И, наконец, третье обстоятельство, внушающее автору наибольший пессимизм. Теория синтетического текста, которая в принципе и должна стать инструментом анализа рока, может быть, как справедливо отмечалось, построена на семиотической основе. Но даже если не углубляться в нерешенные проблемы самой семиологии (как, например, выглядит традиционная концепция знака в рамках проблемы дифференциации значения и смысла или, например, при включении «динамического» и диалогического аспектов семиозиса, когда текст как его единственная реальность, уже не может быть предметом анализа?), а воспользоваться более-менее устоявшимися ее положениями, то, за исключением, может быть, вербального уровня, прочие уровни рок-текста вряд ли могут быть адекватно описаны и смоделированы.

Возьмем семантический план того же «музыкального знака», допустим, уровень мелодии. На интуитивном уровне мы, конечно, ощущаем разную семантическую наполненность мелодики, скажем, композиций М. Леонидова (особенно, если учесть многочисленные случаи цитирования из «The Beatles») и группы «Ленинград», групп «ДДТ» и «Агата Кристи». Но как концептуализировать эту интуицию, как реализовать ее в терминологии, уместной в семиотических опытах?

Главная беда в том, что план содержания музыкального текста в принципе не поддается интерпретации вербальными средствами. Язык музыки и естественный язык – взаимодополнительны, и ни один из них не может быть ни переведен в другой, ни объяснен (естественно, аргументированно и убедительно) с помощью другого. Здесь даже не нужно ссылаться на специалистов по романтической литературе, по современному и древнему мистицизму, по методологическим аспектам пост-эйнштейновской физики; попробуйте дать такую интерпретацию – и все станет ясно.
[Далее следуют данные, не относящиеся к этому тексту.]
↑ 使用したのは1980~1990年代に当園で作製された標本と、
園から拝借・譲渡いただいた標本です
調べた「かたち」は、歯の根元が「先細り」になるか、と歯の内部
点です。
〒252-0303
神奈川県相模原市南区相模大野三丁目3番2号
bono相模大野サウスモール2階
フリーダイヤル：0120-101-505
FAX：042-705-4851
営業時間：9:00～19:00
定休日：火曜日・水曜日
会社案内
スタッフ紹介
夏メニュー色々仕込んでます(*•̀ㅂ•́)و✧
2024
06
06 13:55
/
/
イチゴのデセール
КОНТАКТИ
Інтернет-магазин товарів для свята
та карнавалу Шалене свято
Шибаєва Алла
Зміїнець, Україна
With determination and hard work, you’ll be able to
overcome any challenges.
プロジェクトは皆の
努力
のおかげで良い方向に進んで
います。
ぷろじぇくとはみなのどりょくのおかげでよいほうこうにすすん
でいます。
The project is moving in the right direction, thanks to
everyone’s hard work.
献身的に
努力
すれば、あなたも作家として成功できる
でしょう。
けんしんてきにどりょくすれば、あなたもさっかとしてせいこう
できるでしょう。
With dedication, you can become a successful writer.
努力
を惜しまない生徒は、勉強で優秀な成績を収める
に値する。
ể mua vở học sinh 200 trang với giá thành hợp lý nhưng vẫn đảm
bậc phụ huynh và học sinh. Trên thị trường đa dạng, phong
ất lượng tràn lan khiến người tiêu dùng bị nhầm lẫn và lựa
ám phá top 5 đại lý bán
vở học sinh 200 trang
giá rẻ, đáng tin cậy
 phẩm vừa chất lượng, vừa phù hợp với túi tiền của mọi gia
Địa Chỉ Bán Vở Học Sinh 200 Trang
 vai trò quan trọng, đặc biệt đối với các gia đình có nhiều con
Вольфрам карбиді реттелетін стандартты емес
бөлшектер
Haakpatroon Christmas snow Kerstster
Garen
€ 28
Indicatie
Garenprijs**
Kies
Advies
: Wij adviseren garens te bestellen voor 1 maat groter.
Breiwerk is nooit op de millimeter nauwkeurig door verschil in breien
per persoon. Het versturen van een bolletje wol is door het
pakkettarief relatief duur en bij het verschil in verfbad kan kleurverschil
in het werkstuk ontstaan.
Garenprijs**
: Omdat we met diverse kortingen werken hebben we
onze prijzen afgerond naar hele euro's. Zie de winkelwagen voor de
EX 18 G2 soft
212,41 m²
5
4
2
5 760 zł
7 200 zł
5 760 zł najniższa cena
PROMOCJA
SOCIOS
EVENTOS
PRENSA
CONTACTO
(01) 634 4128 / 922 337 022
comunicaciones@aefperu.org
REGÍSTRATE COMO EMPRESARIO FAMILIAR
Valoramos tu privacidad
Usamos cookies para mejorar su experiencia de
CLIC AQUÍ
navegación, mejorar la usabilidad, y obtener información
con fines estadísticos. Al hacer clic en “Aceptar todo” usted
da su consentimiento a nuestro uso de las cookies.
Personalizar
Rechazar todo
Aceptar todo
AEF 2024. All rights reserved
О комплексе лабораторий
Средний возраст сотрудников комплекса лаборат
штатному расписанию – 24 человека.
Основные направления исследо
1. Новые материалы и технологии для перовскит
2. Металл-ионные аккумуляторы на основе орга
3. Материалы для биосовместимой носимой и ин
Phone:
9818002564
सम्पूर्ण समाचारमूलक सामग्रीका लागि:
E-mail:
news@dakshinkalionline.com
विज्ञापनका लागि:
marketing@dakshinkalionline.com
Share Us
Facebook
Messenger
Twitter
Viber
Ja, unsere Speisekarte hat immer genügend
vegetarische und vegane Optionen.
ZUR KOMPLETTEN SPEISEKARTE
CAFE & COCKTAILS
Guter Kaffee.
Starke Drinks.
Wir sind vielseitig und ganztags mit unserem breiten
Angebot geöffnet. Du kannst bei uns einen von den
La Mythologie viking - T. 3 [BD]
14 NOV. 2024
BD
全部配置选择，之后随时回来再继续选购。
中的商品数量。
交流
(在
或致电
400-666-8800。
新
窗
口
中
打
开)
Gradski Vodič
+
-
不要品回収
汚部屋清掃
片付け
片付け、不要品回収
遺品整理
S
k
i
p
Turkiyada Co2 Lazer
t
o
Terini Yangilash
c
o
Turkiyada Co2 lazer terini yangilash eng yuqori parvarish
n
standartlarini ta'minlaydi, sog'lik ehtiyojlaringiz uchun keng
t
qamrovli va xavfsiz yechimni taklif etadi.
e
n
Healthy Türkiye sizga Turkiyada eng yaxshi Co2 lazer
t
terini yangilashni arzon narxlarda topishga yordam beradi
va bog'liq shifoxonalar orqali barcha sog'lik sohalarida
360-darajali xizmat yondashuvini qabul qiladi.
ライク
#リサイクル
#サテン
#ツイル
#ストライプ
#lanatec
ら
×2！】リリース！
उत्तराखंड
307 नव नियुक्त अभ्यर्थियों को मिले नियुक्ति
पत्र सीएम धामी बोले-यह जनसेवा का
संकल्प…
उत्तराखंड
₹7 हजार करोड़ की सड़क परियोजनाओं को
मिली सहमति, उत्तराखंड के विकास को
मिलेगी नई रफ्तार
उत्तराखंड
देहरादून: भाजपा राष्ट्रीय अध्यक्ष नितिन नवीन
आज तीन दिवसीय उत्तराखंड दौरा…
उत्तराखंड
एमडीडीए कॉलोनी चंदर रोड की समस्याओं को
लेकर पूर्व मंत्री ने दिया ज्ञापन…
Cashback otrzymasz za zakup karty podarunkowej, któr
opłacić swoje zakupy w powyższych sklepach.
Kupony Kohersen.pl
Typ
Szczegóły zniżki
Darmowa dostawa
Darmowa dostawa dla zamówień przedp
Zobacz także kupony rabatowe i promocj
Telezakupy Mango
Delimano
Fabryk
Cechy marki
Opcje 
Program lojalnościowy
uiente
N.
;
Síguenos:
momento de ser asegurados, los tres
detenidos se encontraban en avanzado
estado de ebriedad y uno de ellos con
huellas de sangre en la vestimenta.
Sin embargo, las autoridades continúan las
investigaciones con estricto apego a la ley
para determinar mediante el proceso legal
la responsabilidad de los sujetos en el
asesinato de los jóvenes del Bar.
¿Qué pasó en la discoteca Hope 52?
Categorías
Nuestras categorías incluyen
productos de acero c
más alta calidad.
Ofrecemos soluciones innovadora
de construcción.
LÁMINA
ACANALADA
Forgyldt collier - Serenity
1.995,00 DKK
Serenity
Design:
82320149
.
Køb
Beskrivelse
И как мы опишем логику взаимодействия разных семиотических систем в процессе формирования синтетического целого, если не владеем уже готовыми частными результатами семиотического анализа всех составляющих рок-текста? А ведь речь здесь должна вестись не просто о сложении разных техник (как это делается в музыковедческих работах, в том числе и по проблемам рока), а о метасемантических (точнее – метасмысловых) механизмах «умножения» результатов работы этих разных и различных техник и технологий. А здесь, чтобы не впасть в грех субъективизма, волей-неволей придется разбираться с внутренним устройством той машины, что производит рок-текст, с его автором, то есть – заглянуть в тот самый «черный ящик», да еще и не один!

Автор не знает, как это сделать, а потому, как теоретик синтетического текста, расписывается в своей несостоятельности. И тем не менее автор надеется, что найдется аналитик – более талантливый, чем он, – который все-таки построит эту теорию. Ведь автор уверен (к сожалению, только на интуитивном уровне), что Офелия – не сука. А вот доказать-то этого он и не может, хотя очень хочет.